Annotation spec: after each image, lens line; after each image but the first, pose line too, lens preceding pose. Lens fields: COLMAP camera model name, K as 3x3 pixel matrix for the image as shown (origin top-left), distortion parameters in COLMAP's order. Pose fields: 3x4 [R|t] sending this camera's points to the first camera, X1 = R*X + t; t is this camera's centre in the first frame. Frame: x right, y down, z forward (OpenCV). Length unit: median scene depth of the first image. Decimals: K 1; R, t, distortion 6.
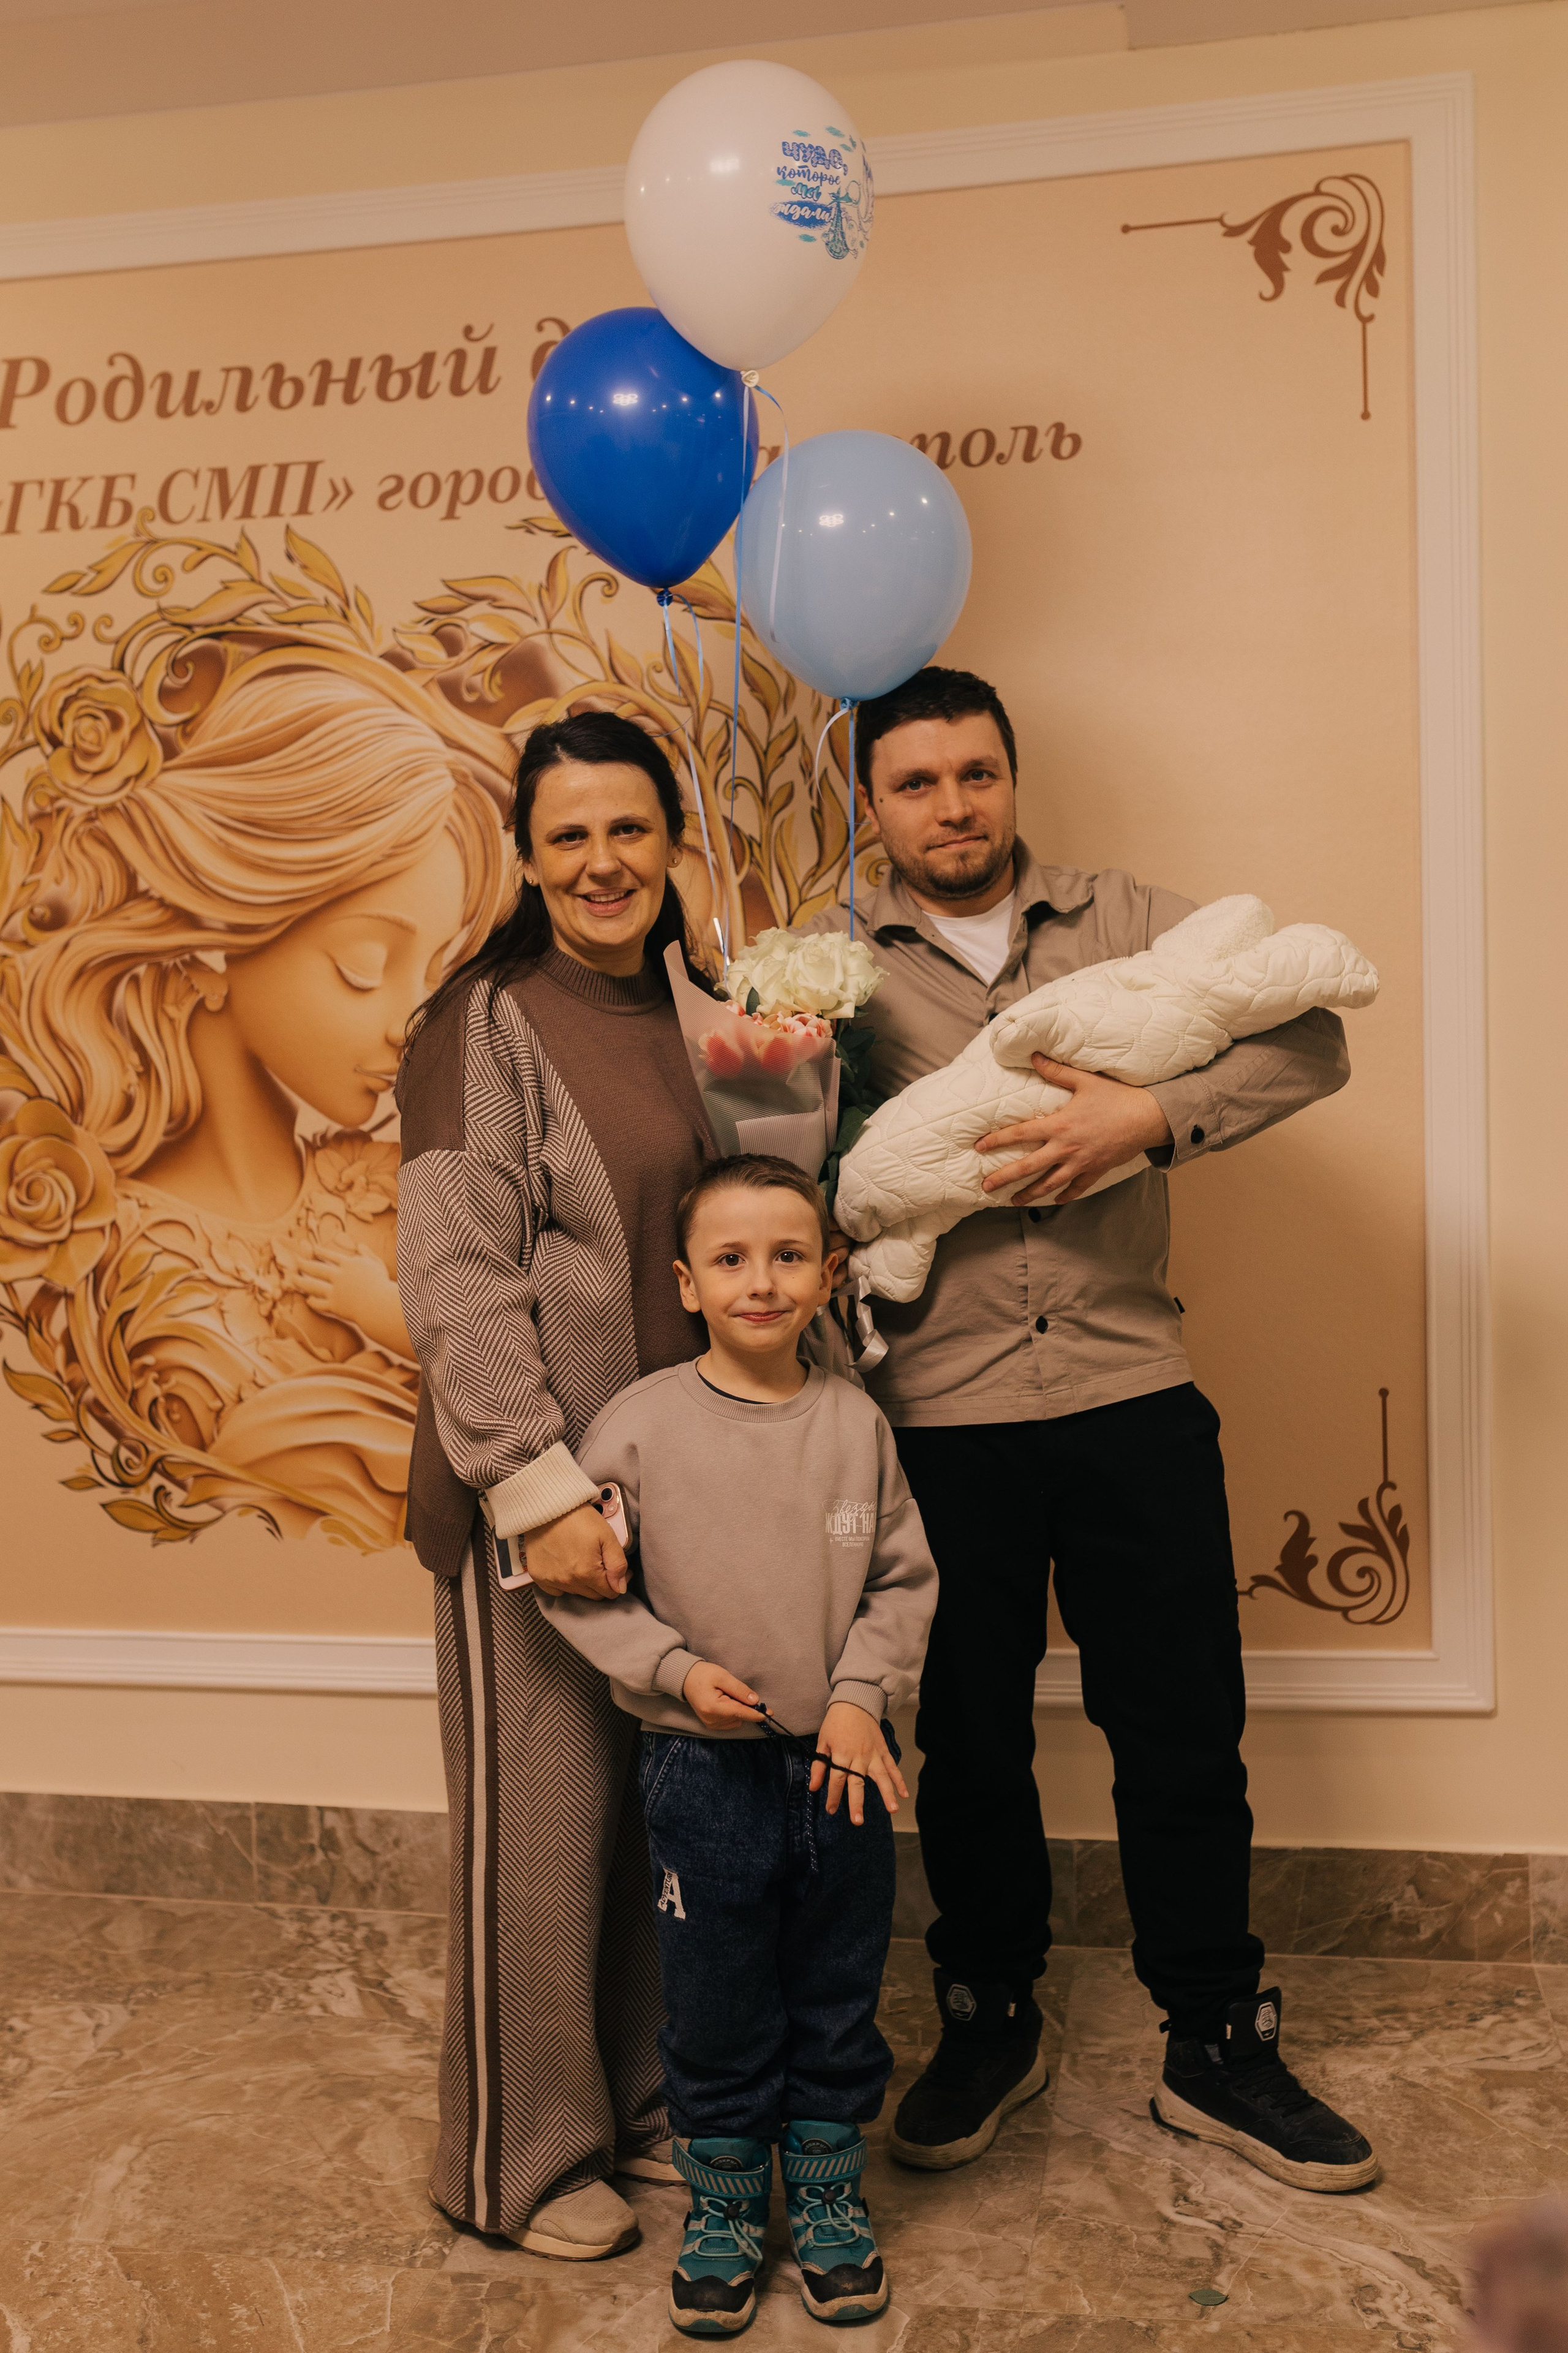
lens RADIAL K [[1743.3, 0, 645.2], [0, 1743.3, 1138.6], [0, 0, 1]] dist [0.003518, 0.001638]
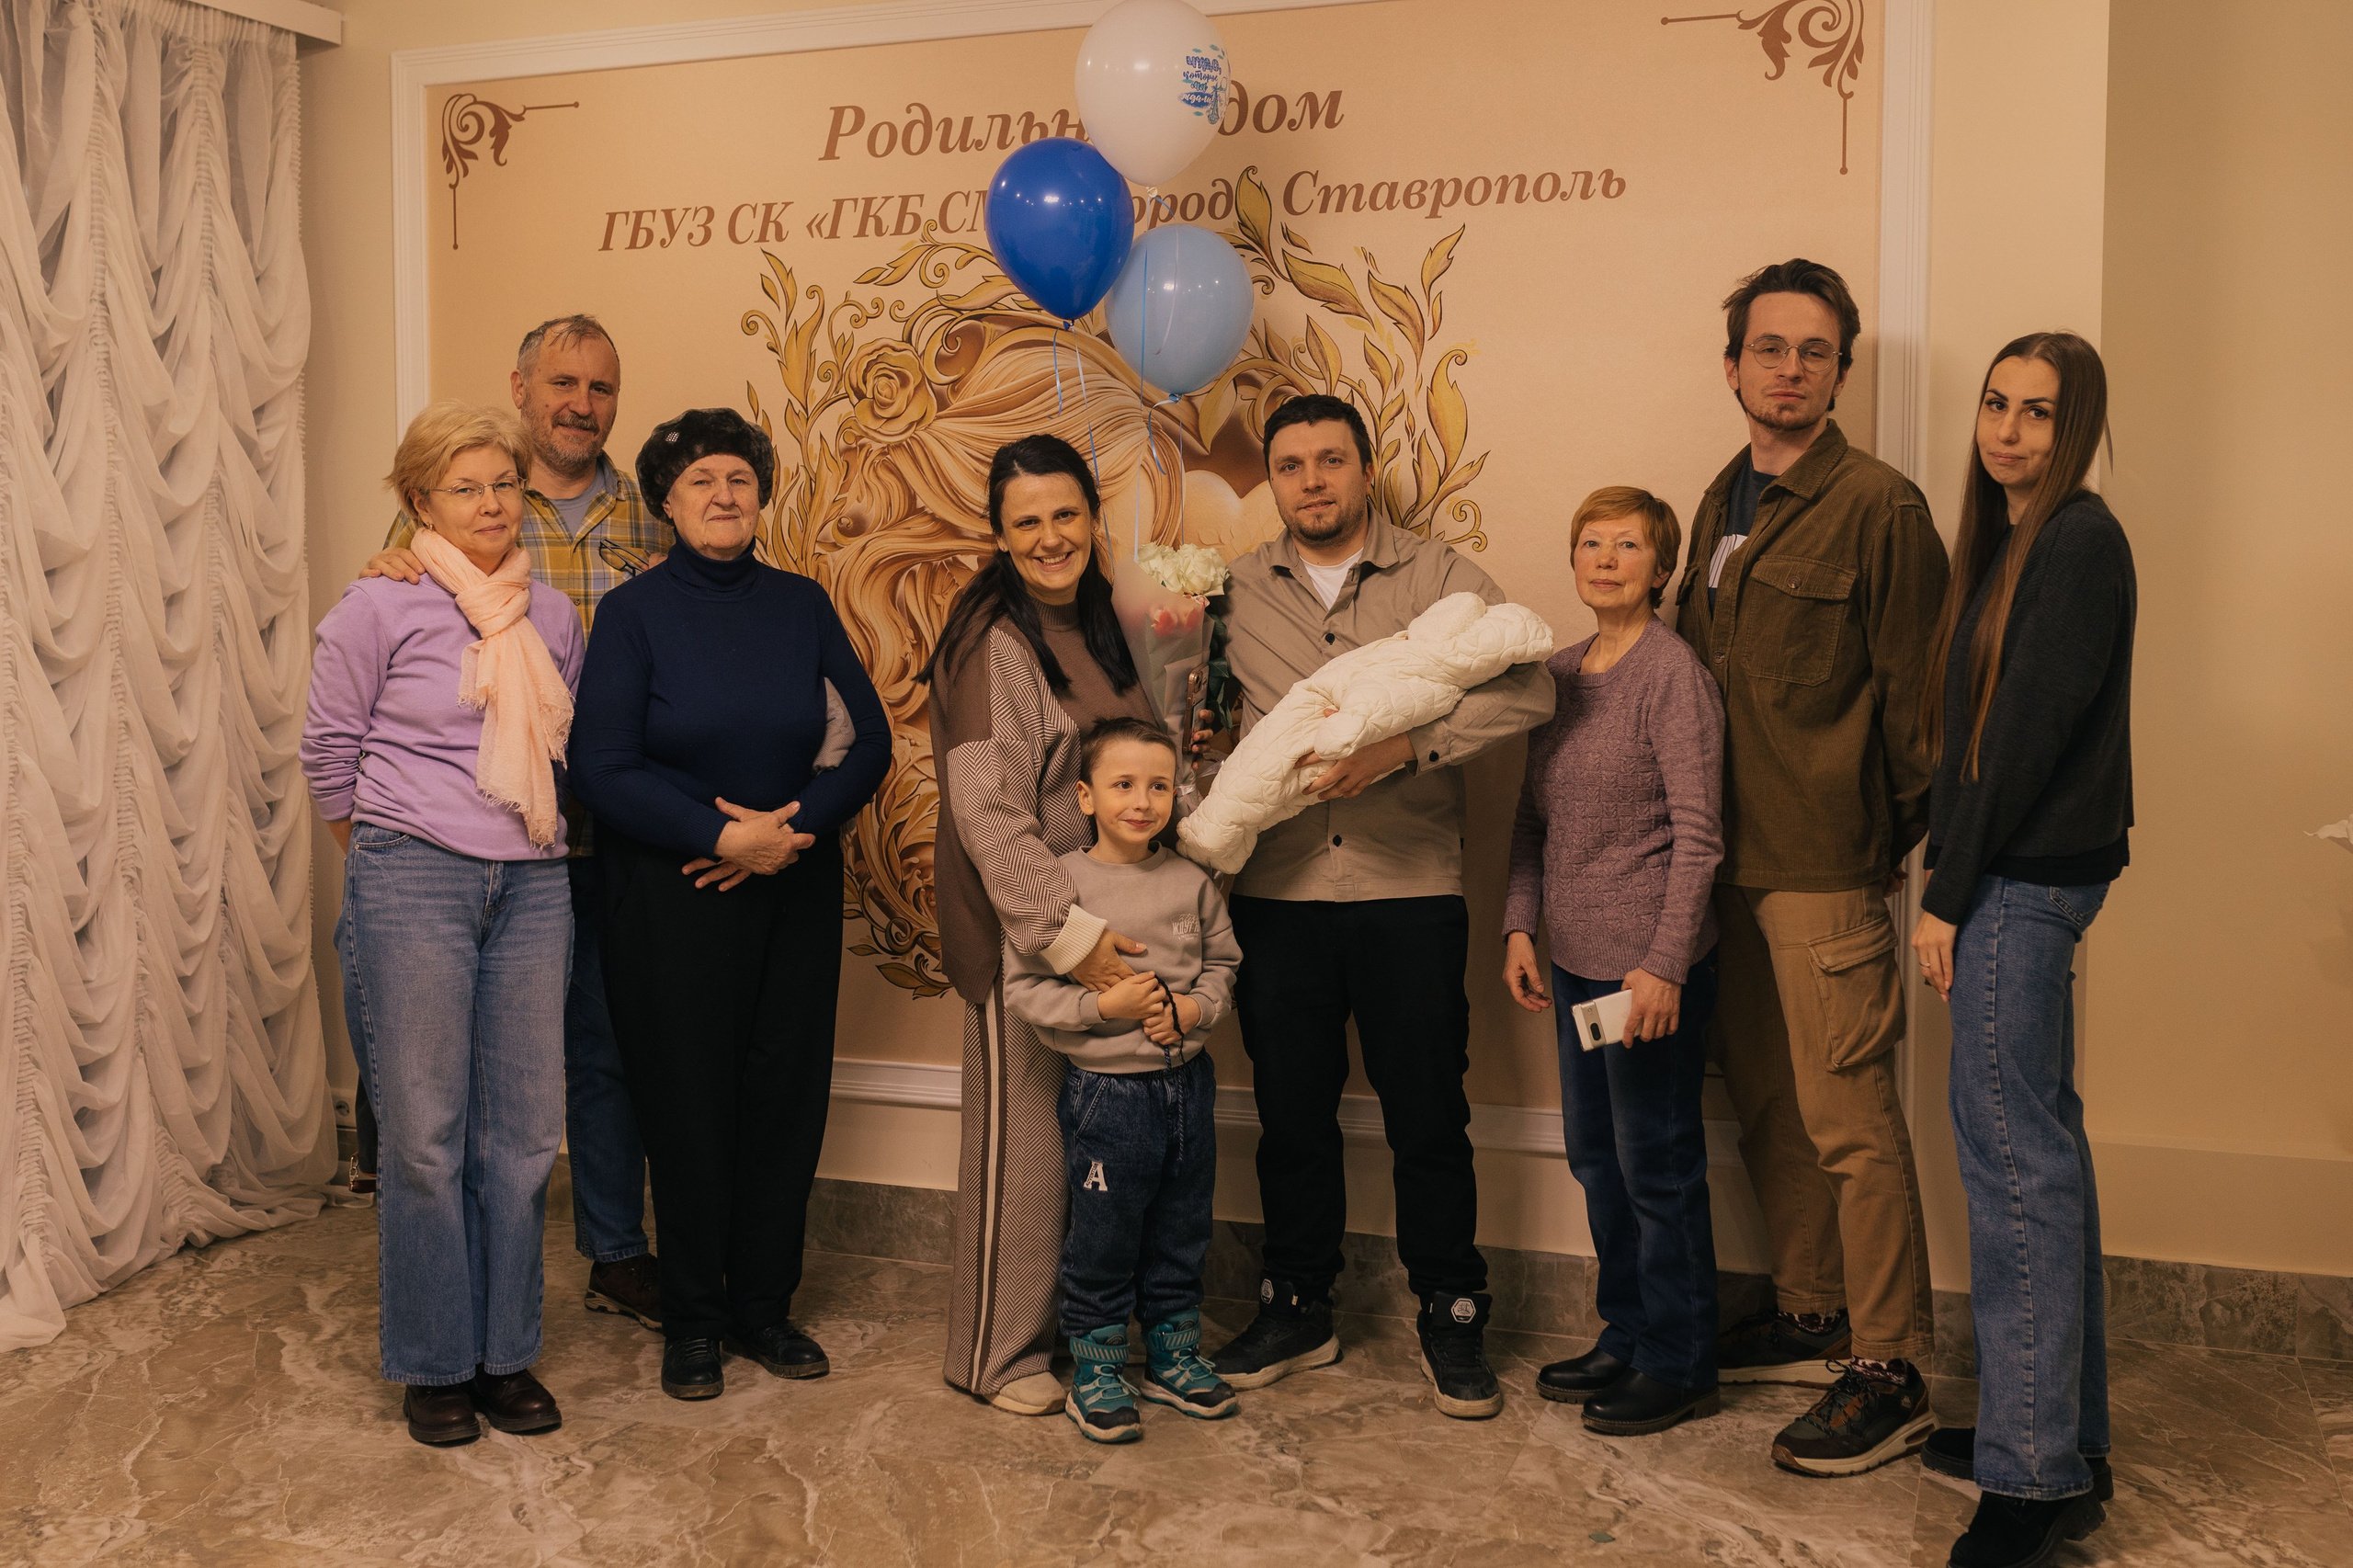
lens RADIAL K [[2403.5, 0, 1171.7], [0, 2403.5, 647.3], [0, 0, 1]] dist [-0.007928, 0.021537]
pose [[0.982666, 0.032837, -0.182453, 0.242801], [-0.030121, 0.999391, 0.017637, -0.073512], [0.182921, -0.011836, 0.983056, -0.781833]]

------------

▸ Work instructions
Format the lines above as a JSON list of strings, one string per line, omitting blank lines and the pictures.

▸ Reply to the task
[
  "Annotation spec: after each image, lens line; after each image but the first, pose line too, lens preceding pose. Lens fields: COLMAP camera model name, K as 3x3 pixel matrix for the image as shown (origin top-left), distortion parameters in COLMAP's order. Pose fields: 3x4 [R|t] sending this camera's points to the first camera, X1 = R*X + t; t is this camera's centre in the first frame. Frame: x right, y down, z forward (OpenCV). Length unit: median scene depth of the first image. Decimals: K 1; R, t, distortion 6.",
  "lens RADIAL K [[1743.3, 0, 645.2], [0, 1743.3, 1138.6], [0, 0, 1]] dist [0.003518, 0.001638]",
  "lens RADIAL K [[2403.5, 0, 1171.7], [0, 2403.5, 647.3], [0, 0, 1]] dist [-0.007928, 0.021537]",
  "pose [[0.982666, 0.032837, -0.182453, 0.242801], [-0.030121, 0.999391, 0.017637, -0.073512], [0.182921, -0.011836, 0.983056, -0.781833]]"
]